Excerpted data:
==============================

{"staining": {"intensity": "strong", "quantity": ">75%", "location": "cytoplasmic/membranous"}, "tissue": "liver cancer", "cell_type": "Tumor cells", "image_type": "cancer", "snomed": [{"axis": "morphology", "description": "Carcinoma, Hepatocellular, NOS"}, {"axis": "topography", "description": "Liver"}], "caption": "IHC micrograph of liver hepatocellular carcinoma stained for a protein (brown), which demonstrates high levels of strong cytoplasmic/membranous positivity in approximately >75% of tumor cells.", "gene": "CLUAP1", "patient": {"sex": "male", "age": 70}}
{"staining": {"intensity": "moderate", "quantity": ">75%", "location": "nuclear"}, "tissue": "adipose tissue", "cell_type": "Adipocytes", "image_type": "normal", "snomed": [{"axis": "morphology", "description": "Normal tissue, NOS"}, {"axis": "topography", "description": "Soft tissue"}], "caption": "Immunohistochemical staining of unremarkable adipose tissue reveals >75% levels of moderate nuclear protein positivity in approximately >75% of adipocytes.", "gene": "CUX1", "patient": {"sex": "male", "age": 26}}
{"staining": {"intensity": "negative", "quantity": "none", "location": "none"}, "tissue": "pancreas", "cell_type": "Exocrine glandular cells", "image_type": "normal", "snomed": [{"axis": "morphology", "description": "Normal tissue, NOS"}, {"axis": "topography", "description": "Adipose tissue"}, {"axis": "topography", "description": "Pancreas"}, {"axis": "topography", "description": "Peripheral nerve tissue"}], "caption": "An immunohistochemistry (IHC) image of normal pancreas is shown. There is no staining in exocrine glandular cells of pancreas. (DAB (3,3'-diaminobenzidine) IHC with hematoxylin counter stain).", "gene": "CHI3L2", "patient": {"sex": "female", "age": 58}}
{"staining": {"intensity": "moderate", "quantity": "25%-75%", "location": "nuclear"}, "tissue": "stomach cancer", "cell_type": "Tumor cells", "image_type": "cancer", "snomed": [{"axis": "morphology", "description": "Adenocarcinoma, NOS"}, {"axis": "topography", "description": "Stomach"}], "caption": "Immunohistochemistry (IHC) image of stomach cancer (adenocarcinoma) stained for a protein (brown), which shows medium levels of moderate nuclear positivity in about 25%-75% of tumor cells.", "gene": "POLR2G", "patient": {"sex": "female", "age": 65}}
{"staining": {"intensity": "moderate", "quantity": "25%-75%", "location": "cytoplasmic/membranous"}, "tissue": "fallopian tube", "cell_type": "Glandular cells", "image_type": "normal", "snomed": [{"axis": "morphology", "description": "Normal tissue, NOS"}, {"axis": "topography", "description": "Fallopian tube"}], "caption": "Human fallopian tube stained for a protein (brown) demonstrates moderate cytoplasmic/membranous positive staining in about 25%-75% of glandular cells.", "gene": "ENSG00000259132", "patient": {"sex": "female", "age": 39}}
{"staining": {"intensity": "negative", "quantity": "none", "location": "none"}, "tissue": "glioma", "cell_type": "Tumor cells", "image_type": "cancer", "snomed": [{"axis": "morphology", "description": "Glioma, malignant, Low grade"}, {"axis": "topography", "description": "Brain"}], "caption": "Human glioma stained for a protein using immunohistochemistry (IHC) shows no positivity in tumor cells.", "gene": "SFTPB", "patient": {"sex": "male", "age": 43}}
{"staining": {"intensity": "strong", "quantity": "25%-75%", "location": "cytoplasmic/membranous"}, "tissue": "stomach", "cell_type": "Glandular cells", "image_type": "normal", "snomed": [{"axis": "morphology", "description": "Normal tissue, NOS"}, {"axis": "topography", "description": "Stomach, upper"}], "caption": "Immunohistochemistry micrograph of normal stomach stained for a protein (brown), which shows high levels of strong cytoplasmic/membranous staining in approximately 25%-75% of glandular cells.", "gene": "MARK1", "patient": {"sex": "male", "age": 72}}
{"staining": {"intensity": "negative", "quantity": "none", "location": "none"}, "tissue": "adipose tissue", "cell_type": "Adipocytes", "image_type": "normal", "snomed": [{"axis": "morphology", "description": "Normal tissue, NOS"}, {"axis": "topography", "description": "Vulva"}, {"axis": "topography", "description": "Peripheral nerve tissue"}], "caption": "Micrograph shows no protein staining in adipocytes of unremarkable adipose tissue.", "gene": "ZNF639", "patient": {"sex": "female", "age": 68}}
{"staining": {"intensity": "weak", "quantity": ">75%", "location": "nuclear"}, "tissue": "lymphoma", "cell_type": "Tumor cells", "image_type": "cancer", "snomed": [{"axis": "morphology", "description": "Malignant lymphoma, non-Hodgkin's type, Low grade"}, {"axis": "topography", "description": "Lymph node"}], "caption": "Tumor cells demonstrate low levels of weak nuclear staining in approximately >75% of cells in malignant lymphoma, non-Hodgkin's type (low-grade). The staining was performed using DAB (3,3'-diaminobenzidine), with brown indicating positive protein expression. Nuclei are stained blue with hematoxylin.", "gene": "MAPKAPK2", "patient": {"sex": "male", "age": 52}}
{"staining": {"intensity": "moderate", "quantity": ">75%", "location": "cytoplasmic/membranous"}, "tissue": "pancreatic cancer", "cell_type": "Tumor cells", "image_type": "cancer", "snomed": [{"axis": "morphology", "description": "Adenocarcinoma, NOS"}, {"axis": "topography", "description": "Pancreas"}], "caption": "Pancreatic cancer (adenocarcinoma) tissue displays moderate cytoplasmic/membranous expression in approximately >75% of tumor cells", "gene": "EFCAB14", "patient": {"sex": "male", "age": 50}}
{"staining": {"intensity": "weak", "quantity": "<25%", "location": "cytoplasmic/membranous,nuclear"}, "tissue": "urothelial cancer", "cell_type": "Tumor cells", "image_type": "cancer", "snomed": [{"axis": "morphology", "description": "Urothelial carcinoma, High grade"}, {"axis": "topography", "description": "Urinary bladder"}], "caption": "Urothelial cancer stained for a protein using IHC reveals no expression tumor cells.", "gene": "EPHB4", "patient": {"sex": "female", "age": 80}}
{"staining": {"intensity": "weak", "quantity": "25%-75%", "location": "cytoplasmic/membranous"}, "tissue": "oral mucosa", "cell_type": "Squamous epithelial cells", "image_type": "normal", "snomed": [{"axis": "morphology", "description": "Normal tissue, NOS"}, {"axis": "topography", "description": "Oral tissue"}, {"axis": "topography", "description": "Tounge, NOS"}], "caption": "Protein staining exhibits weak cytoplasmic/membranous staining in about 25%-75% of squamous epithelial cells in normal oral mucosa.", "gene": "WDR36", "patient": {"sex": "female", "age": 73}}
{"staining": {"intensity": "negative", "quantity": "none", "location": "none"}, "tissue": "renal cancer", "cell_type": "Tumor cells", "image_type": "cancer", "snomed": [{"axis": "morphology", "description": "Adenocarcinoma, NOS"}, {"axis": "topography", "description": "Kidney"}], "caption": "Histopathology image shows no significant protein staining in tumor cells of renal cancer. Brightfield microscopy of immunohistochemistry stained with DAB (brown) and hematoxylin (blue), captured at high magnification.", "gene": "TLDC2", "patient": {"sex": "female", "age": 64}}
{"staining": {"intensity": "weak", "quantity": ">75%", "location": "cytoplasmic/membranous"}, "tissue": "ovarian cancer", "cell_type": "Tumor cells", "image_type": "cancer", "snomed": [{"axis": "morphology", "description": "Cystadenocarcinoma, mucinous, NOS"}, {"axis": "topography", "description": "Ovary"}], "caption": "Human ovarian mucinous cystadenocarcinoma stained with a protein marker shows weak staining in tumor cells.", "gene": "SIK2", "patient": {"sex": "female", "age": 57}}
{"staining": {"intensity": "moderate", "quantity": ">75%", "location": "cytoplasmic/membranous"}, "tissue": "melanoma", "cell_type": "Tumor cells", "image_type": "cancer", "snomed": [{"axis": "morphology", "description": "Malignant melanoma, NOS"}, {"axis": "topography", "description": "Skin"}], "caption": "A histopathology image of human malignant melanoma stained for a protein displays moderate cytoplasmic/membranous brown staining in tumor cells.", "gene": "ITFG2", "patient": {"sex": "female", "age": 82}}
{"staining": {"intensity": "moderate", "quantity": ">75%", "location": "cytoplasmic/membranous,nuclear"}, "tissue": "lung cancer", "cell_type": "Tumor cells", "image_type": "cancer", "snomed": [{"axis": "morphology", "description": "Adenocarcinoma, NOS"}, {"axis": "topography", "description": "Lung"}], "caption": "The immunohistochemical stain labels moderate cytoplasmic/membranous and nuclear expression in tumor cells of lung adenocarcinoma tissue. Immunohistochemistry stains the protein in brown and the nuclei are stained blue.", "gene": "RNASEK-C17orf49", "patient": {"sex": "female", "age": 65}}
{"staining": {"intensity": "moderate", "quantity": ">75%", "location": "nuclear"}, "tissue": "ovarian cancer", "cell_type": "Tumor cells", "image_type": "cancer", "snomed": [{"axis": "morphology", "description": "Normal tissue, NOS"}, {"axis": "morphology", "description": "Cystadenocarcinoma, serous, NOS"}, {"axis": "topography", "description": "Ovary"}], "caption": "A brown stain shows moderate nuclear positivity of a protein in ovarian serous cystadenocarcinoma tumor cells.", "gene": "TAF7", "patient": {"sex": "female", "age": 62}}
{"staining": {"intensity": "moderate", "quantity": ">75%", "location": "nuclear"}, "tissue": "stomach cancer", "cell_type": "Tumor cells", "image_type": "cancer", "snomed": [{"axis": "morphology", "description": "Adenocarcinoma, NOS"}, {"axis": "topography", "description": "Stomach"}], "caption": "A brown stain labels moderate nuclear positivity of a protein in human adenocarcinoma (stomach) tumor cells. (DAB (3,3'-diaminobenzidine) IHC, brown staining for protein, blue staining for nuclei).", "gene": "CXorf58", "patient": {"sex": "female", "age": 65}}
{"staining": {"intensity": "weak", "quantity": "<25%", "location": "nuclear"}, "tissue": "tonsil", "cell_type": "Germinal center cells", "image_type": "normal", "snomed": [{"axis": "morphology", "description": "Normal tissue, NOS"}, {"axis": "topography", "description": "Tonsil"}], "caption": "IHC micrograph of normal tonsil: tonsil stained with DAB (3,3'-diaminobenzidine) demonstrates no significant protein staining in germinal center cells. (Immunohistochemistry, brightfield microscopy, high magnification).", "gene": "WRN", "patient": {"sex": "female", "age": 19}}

==============================

Work to be completed: From the listing above, the lines starting with the one that has "ovarian mucinous cystadenocarcinoma" and running through the one that has "histopathology image of" should be copied exactly, ends included.

Exercise solution:
{"staining": {"intensity": "weak", "quantity": ">75%", "location": "cytoplasmic/membranous"}, "tissue": "ovarian cancer", "cell_type": "Tumor cells", "image_type": "cancer", "snomed": [{"axis": "morphology", "description": "Cystadenocarcinoma, mucinous, NOS"}, {"axis": "topography", "description": "Ovary"}], "caption": "Human ovarian mucinous cystadenocarcinoma stained with a protein marker shows weak staining in tumor cells.", "gene": "SIK2", "patient": {"sex": "female", "age": 57}}
{"staining": {"intensity": "moderate", "quantity": ">75%", "location": "cytoplasmic/membranous"}, "tissue": "melanoma", "cell_type": "Tumor cells", "image_type": "cancer", "snomed": [{"axis": "morphology", "description": "Malignant melanoma, NOS"}, {"axis": "topography", "description": "Skin"}], "caption": "A histopathology image of human malignant melanoma stained for a protein displays moderate cytoplasmic/membranous brown staining in tumor cells.", "gene": "ITFG2", "patient": {"sex": "female", "age": 82}}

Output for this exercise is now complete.